**INSTRUCTIONS TO FOLLOW**:
Repeat only what appears from the line containing "17 – Radierea" through the last line of the listing below, exactly as written.

┏━━

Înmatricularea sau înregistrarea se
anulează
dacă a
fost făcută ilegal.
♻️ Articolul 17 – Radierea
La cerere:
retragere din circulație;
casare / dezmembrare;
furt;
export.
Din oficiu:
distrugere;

┗━━

**THE ANSWER**:
♻️ Articolul 17 – Radierea
La cerere:
retragere din circulație;
casare / dezmembrare;
furt;
export.
Din oficiu:
distrugere;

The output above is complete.